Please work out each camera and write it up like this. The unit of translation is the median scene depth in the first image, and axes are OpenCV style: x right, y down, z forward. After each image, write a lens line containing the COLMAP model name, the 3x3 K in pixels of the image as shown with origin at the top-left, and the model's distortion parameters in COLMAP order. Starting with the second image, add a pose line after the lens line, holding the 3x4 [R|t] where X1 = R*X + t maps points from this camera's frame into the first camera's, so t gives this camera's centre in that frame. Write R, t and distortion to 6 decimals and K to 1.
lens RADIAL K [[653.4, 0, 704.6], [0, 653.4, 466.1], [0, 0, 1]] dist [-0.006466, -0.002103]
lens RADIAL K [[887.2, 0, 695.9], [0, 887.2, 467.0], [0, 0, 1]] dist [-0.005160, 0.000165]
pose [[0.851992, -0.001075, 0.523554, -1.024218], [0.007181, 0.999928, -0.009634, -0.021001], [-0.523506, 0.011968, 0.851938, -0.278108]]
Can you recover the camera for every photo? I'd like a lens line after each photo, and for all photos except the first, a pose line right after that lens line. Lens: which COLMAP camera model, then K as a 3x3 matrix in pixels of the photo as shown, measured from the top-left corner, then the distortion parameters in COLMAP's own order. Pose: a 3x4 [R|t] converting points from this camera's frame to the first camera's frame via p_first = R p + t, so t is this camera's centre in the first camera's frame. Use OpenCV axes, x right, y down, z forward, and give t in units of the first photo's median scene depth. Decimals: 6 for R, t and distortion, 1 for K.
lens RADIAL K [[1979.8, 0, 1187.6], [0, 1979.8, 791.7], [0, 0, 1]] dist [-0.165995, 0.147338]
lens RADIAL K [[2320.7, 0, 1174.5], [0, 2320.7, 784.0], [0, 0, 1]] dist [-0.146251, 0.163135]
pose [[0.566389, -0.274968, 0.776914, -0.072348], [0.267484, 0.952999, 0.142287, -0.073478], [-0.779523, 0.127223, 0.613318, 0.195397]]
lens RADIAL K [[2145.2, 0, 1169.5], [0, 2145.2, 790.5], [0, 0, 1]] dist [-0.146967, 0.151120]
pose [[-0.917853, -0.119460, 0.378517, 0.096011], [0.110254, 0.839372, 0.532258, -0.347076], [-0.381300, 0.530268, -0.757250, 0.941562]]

:: Problem to work on ::
An exact copy of every record is needed; write it out in full.

:: Response to the exercise ::
Please work out each camera and write it up like this. The unit of translation is the median scene depth in the first image, and axes are OpenCV style: x right, y down, z forward. After each image, write a lens line containing the COLMAP model name, the 3x3 K in pixels of the image as shown with origin at the top-left, and the model's distortion parameters in COLMAP order. Starting with the second image, add a pose line after the lens line, holding the 3x4 [R|t] where X1 = R*X + t maps points from this camera's frame into the first camera's, so t gives this camera's centre in that frame. Write R, t and distortion to 6 decimals and K to 1.
lens RADIAL K [[653.4, 0, 704.6], [0, 653.4, 466.1], [0, 0, 1]] dist [-0.006466, -0.002103]
lens RADIAL K [[887.2, 0, 695.9], [0, 887.2, 467.0], [0, 0, 1]] dist [-0.005160, 0.000165]
pose [[0.851992, -0.001075, 0.523554, -1.024218], [0.007181, 0.999928, -0.009634, -0.021001], [-0.523506, 0.011968, 0.851938, -0.278108]]
Can you recover the camera for every photo? I'd like a lens line after each photo, and for all photos except the first, a pose line right after that lens line. Lens: which COLMAP camera model, then K as a 3x3 matrix in pixels of the photo as shown, measured from the top-left corner, then the distortion parameters in COLMAP's own order. Pose: a 3x4 [R|t] converting points from this camera's frame to the first camera's frame via p_first = R p + t, so t is this camera's centre in the first camera's frame. Use OpenCV axes, x right, y down, z forward, and give t in units of the first photo's median scene depth. Decimals: 6 for R, t and distortion, 1 for K.
lens RADIAL K [[1979.8, 0, 1187.6], [0, 1979.8, 791.7], [0, 0, 1]] dist [-0.165995, 0.147338]
lens RADIAL K [[2320.7, 0, 1174.5], [0, 2320.7, 784.0], [0, 0, 1]] dist [-0.146251, 0.163135]
pose [[0.566389, -0.274968, 0.776914, -0.072348], [0.267484, 0.952999, 0.142287, -0.073478], [-0.779523, 0.127223, 0.613318, 0.195397]]
lens RADIAL K [[2145.2, 0, 1169.5], [0, 2145.2, 790.5], [0, 0, 1]] dist [-0.146967, 0.151120]
pose [[-0.917853, -0.119460, 0.378517, 0.096011], [0.110254, 0.839372, 0.532258, -0.347076], [-0.381300, 0.530268, -0.757250, 0.941562]]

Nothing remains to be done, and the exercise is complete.